Leeds City Council recently ran a six-week campaign to raise awareness of environmental issues in the Headingley and Hyde Park areas of the city.
Despite environmental teams sending out leaflets and letters and door-knocking to remind people of their responsibilities, five residents were given fixed penalty notices.
After ignoring warning notices telling how to store their household waste and put it out for collection, five people in one house in Headingley, each received a notice to pay £75.
A further six properties have also been issued with warning notices for not bringing their bins in when they should.
Officers intend to return to the largely-student areas in the new year and if necessary, further action will be taken.
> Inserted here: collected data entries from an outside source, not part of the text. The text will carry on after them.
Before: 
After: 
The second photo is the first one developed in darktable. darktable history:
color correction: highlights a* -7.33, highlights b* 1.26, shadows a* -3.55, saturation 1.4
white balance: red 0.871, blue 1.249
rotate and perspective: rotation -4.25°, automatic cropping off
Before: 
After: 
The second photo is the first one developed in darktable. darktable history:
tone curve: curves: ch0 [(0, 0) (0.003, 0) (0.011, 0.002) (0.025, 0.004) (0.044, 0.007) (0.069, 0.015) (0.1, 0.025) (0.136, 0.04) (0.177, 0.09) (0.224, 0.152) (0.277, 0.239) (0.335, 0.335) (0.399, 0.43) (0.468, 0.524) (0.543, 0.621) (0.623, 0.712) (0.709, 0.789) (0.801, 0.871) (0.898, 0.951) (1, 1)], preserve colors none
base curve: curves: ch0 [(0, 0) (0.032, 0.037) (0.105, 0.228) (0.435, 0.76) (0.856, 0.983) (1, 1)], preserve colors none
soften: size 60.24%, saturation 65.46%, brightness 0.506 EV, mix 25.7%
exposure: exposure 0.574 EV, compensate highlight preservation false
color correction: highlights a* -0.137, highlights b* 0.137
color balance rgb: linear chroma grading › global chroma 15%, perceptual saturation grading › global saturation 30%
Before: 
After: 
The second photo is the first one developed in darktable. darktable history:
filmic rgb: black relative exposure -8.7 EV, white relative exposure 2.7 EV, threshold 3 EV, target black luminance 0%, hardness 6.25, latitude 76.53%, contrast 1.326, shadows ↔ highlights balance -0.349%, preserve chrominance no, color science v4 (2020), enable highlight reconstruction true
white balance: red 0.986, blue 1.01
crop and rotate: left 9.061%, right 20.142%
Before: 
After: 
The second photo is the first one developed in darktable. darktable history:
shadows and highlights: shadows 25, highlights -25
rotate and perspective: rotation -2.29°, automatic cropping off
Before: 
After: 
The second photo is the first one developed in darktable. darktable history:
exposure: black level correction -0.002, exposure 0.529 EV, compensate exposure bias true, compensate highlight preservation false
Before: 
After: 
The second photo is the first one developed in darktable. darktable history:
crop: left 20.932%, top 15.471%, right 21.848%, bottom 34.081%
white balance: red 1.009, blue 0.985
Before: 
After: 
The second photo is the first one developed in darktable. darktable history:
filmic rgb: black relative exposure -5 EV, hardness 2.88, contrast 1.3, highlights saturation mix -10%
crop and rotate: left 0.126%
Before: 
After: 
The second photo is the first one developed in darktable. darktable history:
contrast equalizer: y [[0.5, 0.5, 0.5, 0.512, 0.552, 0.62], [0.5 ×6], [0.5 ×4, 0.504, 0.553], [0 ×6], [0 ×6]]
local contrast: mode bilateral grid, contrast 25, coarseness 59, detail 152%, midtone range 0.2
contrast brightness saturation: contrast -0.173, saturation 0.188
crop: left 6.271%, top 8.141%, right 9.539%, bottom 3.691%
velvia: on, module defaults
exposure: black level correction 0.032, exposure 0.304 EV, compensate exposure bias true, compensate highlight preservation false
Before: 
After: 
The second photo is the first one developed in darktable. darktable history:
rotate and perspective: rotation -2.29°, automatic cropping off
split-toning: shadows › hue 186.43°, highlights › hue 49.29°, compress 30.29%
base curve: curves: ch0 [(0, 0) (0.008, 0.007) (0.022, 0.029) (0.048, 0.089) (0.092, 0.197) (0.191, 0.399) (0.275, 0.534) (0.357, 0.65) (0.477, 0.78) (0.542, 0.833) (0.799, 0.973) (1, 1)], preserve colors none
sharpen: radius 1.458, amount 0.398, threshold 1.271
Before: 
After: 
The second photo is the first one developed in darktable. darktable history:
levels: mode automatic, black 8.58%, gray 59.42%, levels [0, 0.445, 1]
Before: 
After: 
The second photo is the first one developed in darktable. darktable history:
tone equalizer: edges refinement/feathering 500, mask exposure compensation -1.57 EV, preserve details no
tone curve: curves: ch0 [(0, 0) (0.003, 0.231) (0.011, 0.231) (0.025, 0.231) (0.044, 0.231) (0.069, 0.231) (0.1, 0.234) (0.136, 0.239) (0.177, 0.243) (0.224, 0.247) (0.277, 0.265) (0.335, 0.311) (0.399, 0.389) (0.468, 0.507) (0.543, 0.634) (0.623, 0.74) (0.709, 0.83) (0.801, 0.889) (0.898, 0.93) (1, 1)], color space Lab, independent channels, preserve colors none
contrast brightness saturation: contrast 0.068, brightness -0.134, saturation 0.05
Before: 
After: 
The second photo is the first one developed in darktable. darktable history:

Coun Mark Dobson, the council’s executive member for environmental services, said: “Our environmental action teams put a lot of effort into making sure that local residents were well-informed about their responsibilities before the enforcement part of this campaign began.
“I went out door-knocking with them myself and got plenty of positive feedback from people living in the area, so it’s disappointing to see people failing to so something as simple as bringing their bin in after it’s emptied.”
The campaign aimed to address problems with littering, poor parking and other environmental issues.
Residents have raised concerns the Hyde Park and Headingley areas of the city are blighted by litter and waste.
There is a particular problem over the summer months as students move in and out of properties. This summer more than 700 tonnes of waste was removed from the Hyde Park area, which has been plagued by major problems of fly-tipping by students.
In the months building up to the recent bins crackdown the probation service helped with bin yard clearances and graffiti was removed. Communal bin areas are also being introduced in areas where space is tight.
Leeds is not the only Yorkshire city where efforts have been made to get students to show more pride in their neighbourhoods.
In York a campaign was launched last year after complaints about fly-tipping and anti-social behaviour in some parts of the city. York Council joined forces with York University’s students’ union to stage a series of events to try to get undergraduates involved in community projects.